PROBLEM TO WORK ON
Search the entries below for the string "down" and give the number of lines that hold it, nothing else.

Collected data
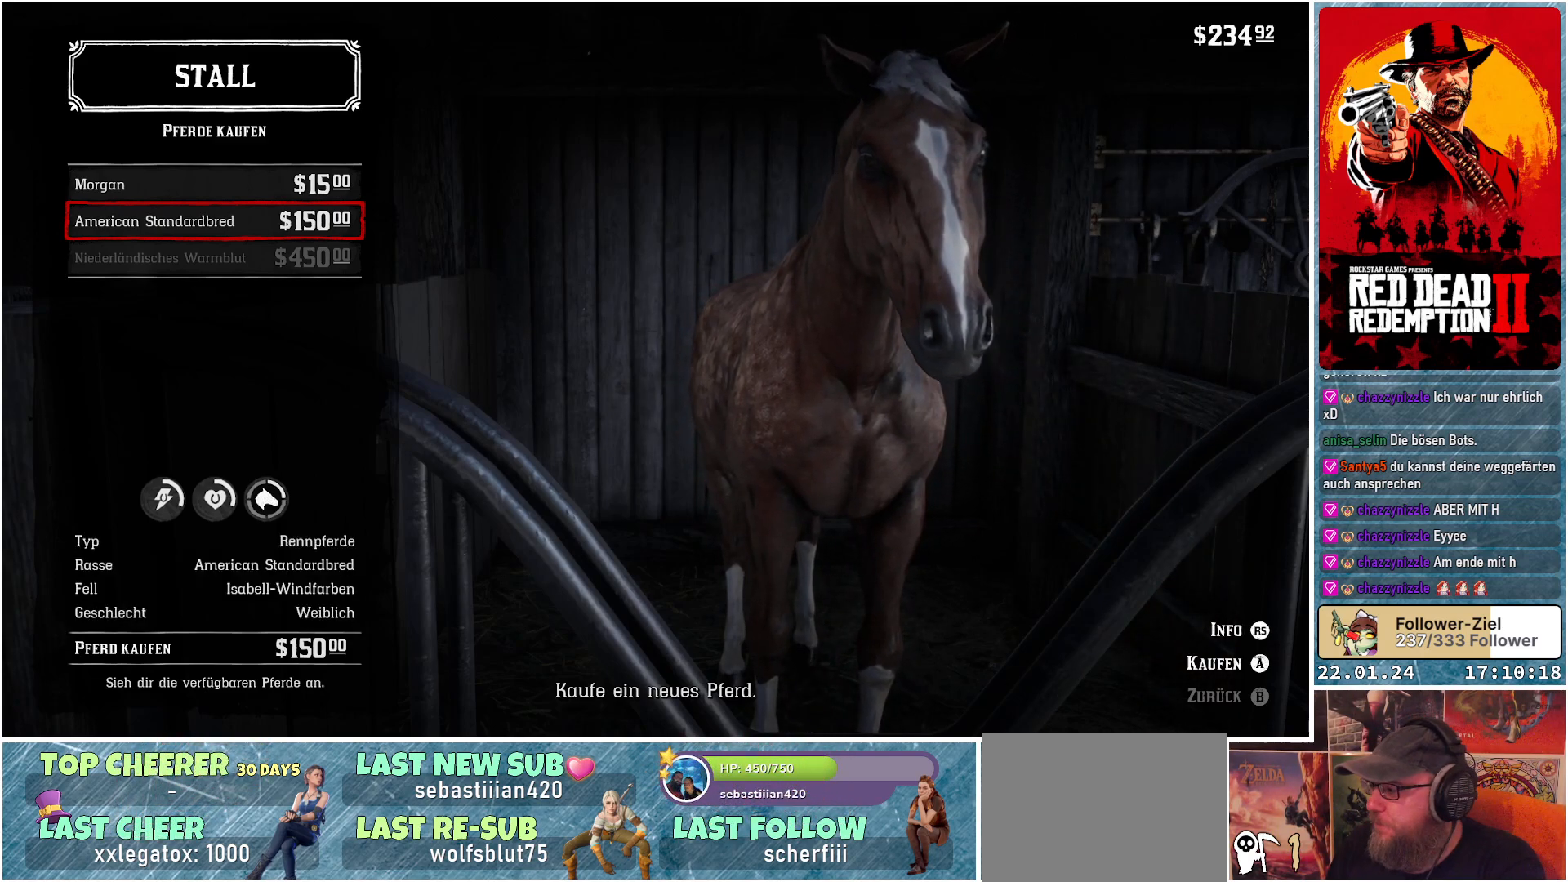
{"buttons": [], "left_stick": "center", "right_stick": "center", "events": []}
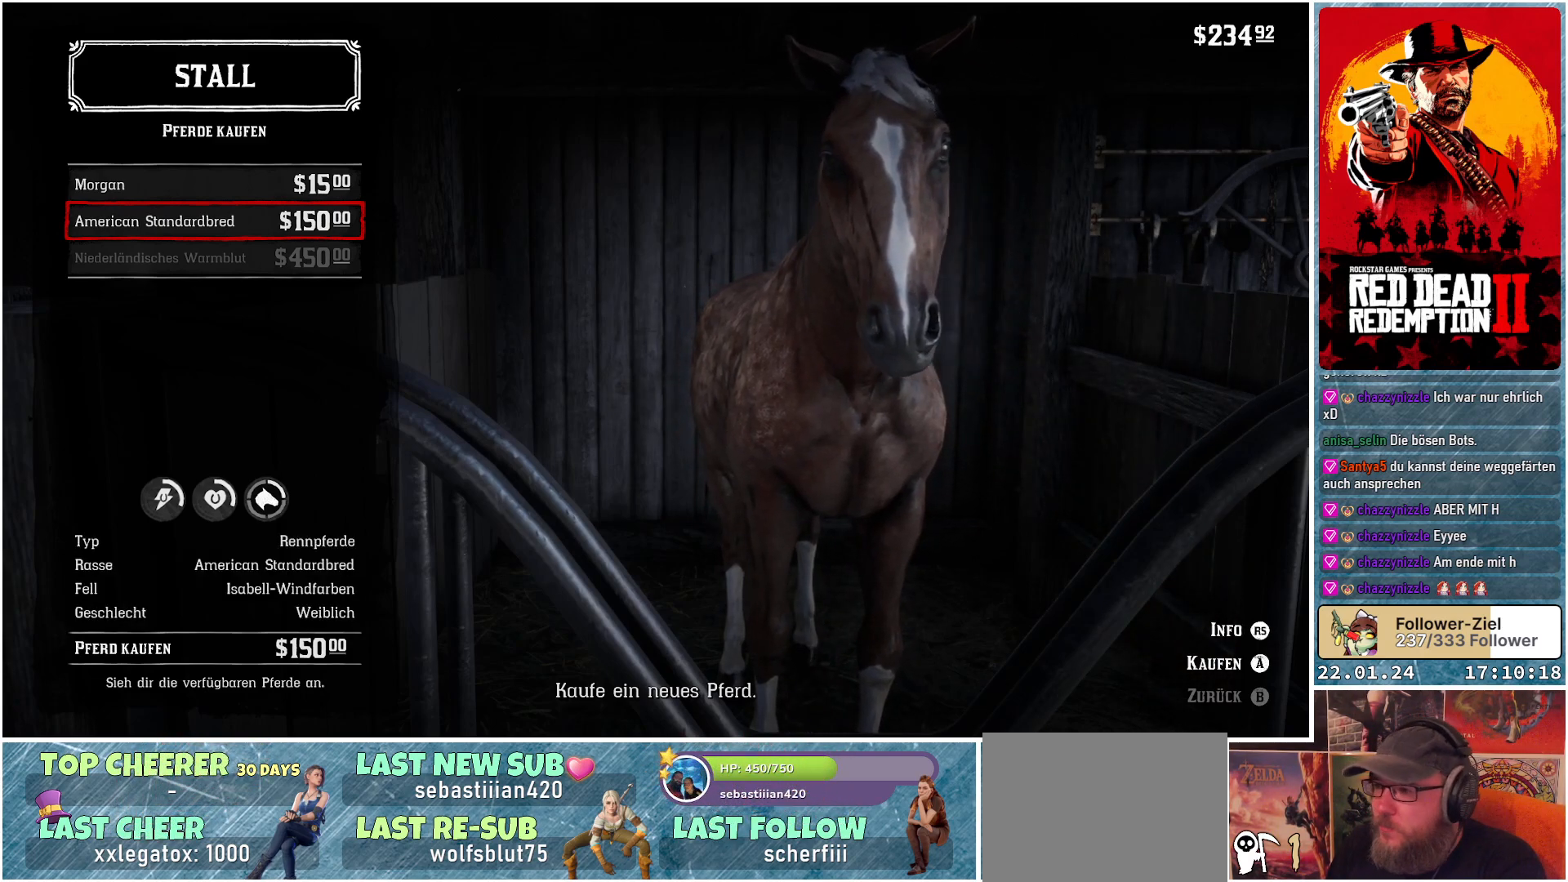
{"buttons": [], "left_stick": "center", "right_stick": "center", "events": [[34, "A", "down"], [117, "A", "up"]]}
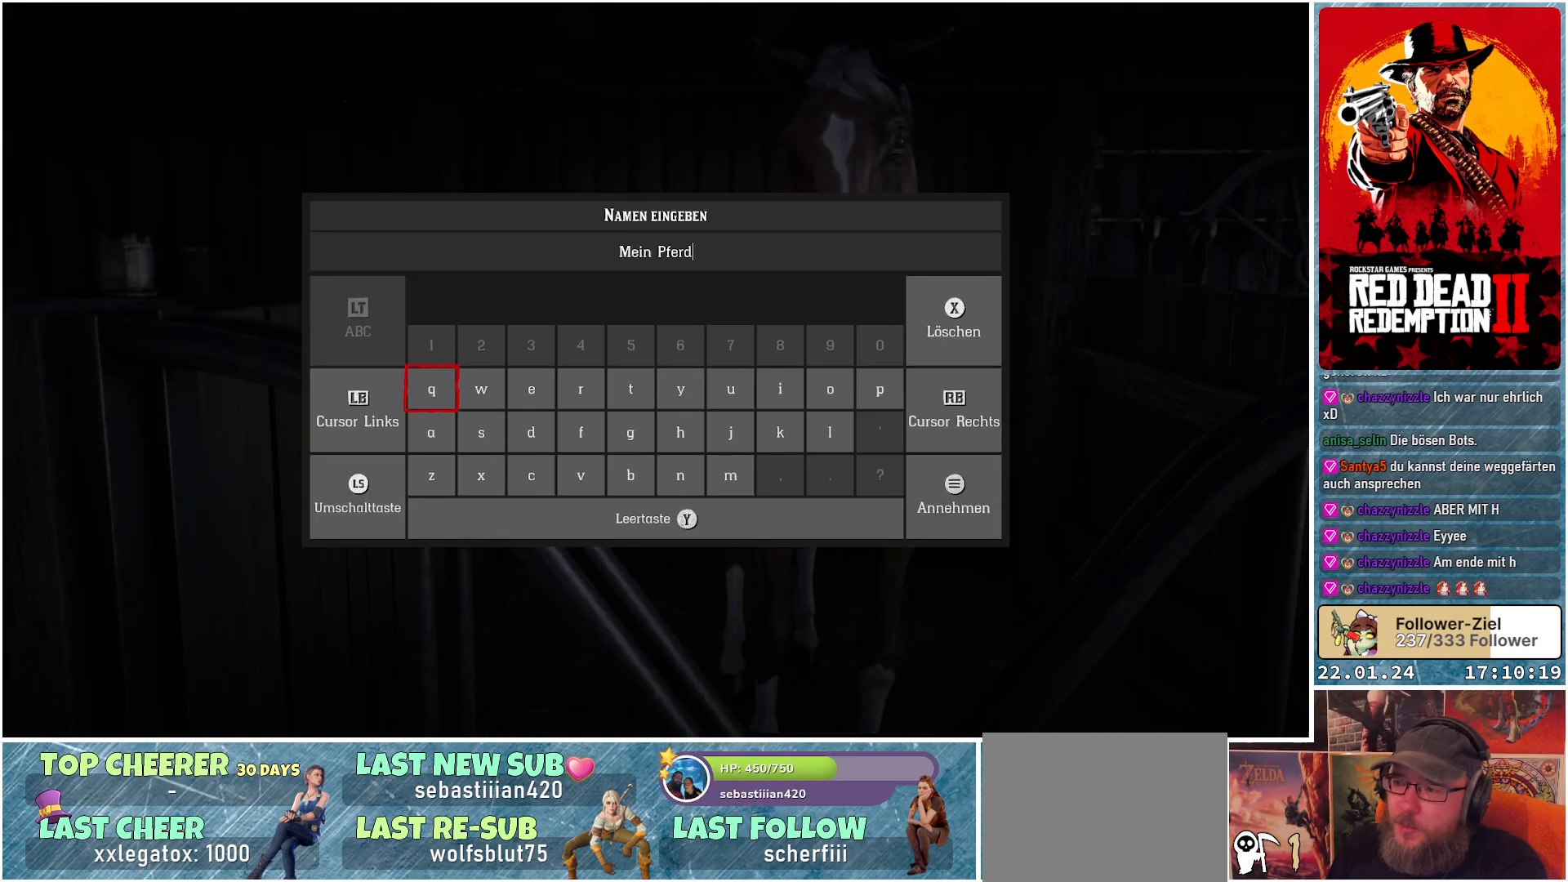
{"buttons": [], "left_stick": "center", "right_stick": "center", "events": []}
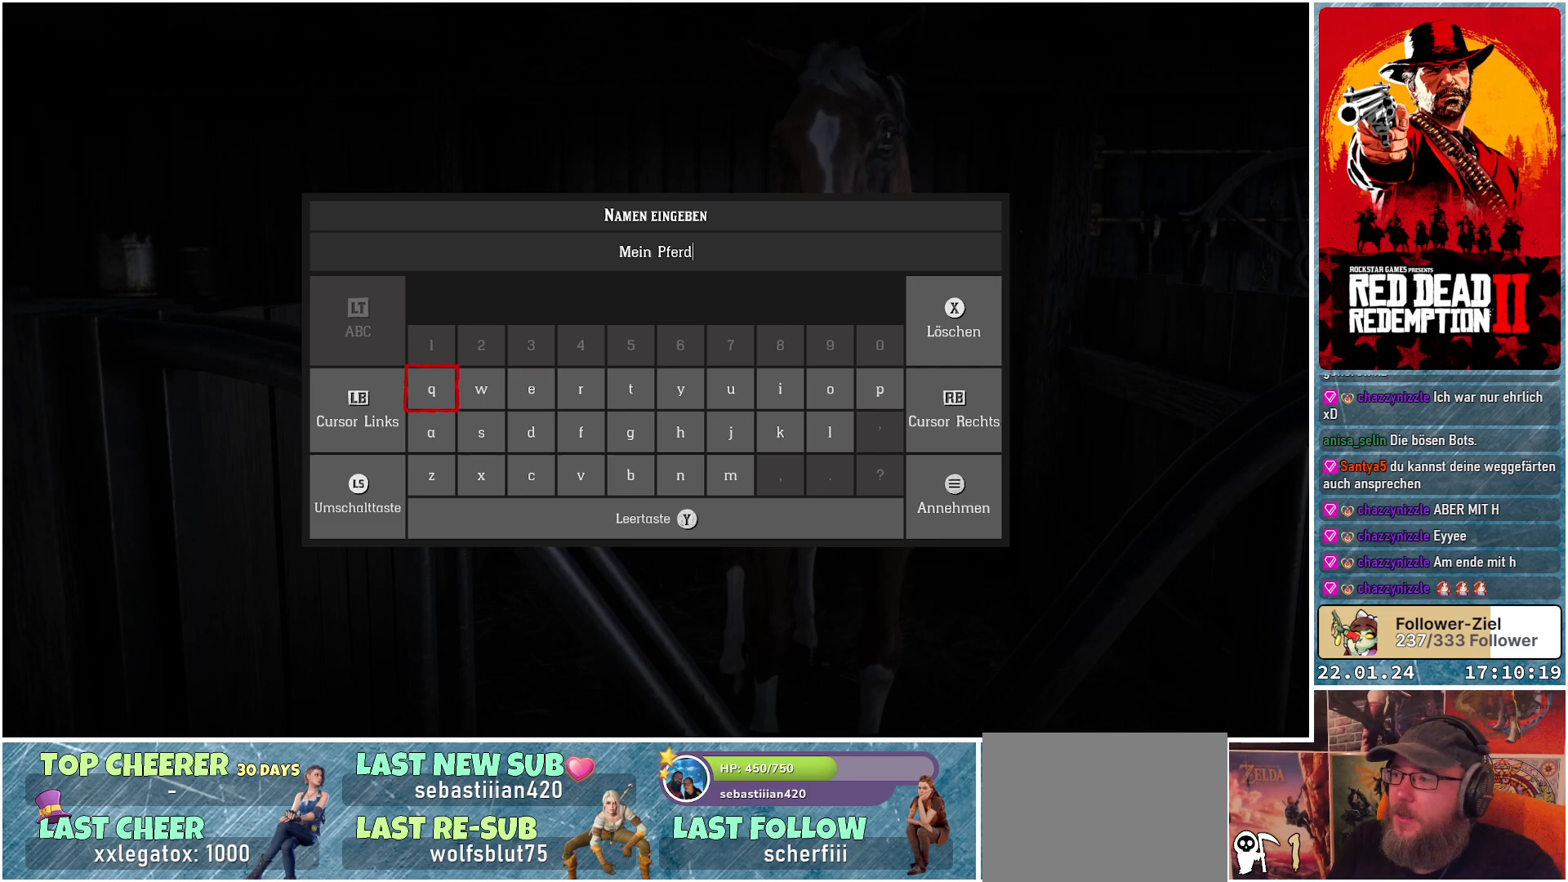
{"buttons": [], "left_stick": "center", "right_stick": "center", "events": []}
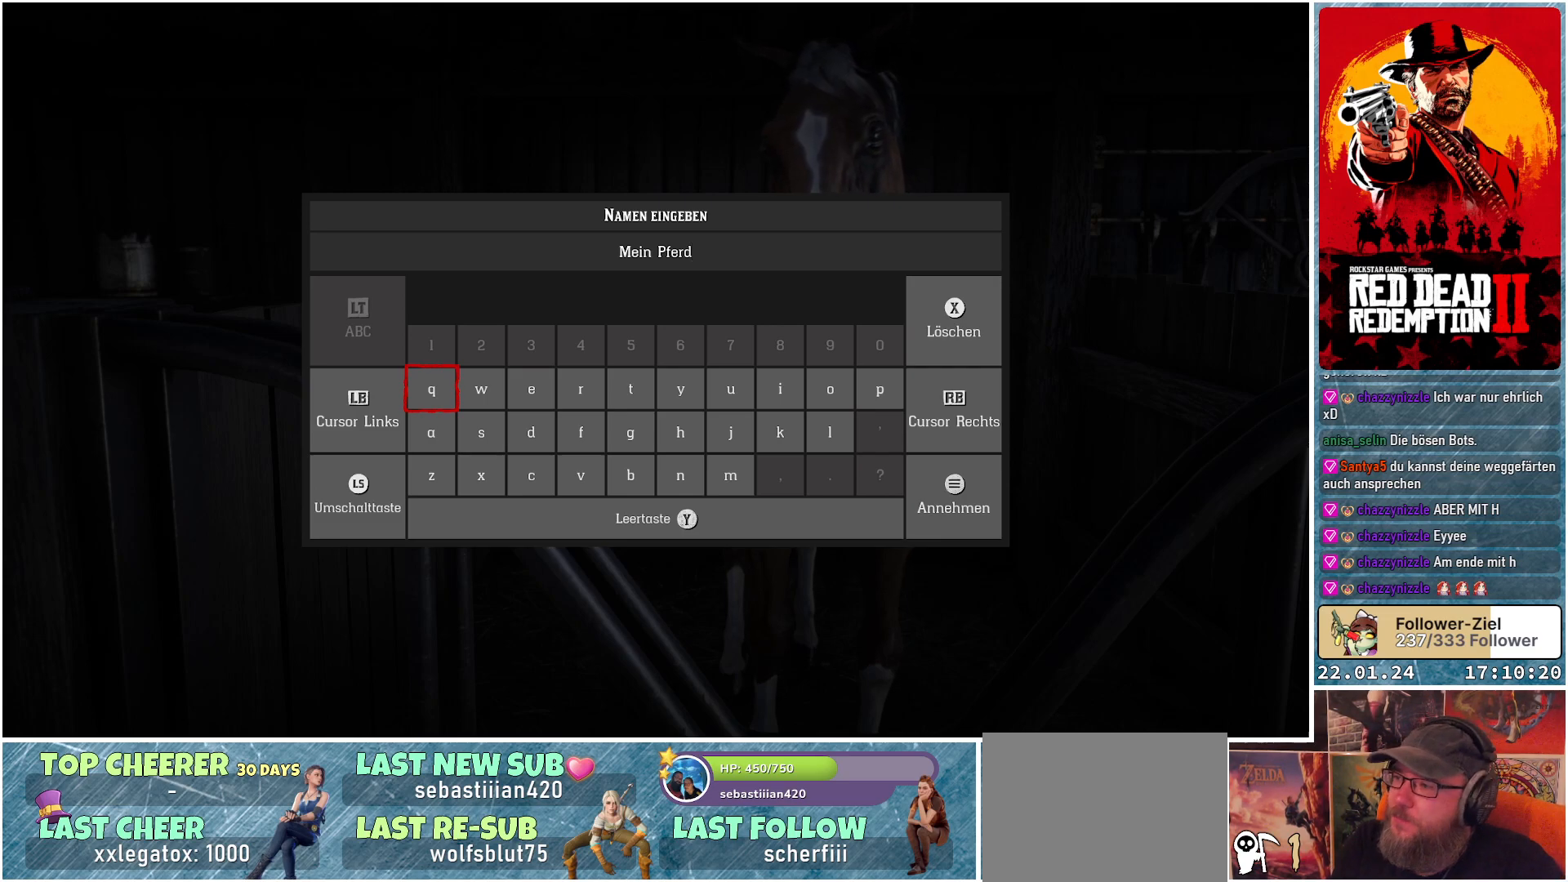
{"buttons": [], "left_stick": "center", "right_stick": "center", "events": [[167, "DPAD_RIGHT", "down"], [300, "DPAD_RIGHT", "up"]]}
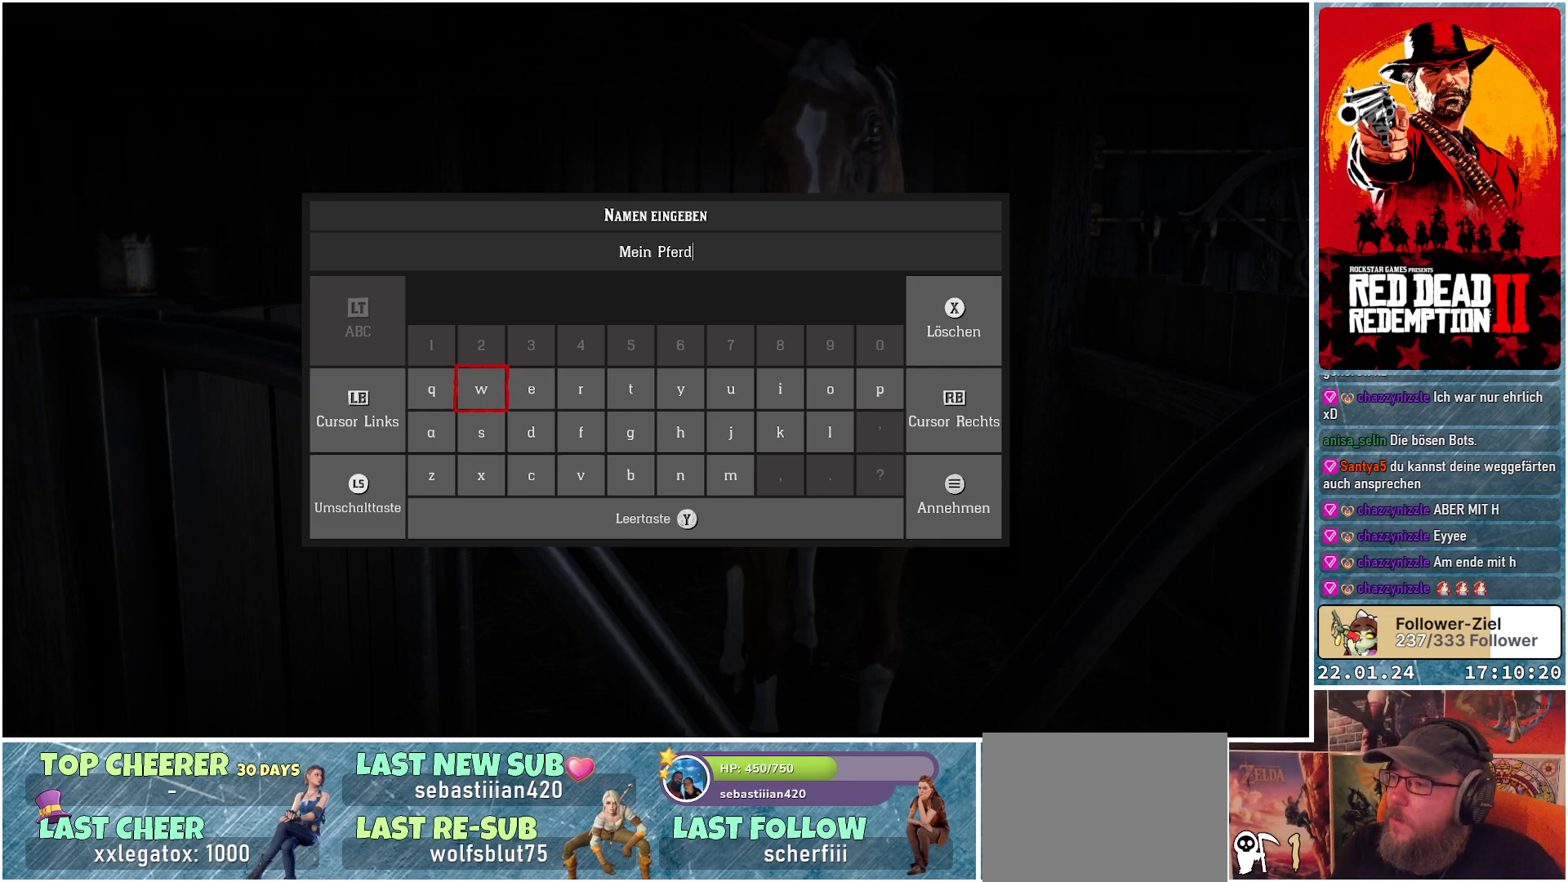
{"buttons": [], "left_stick": "center", "right_stick": "center", "events": [[117, "DPAD_UP", "down"], [251, "DPAD_UP", "up"]]}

YOUR SOLUTION
3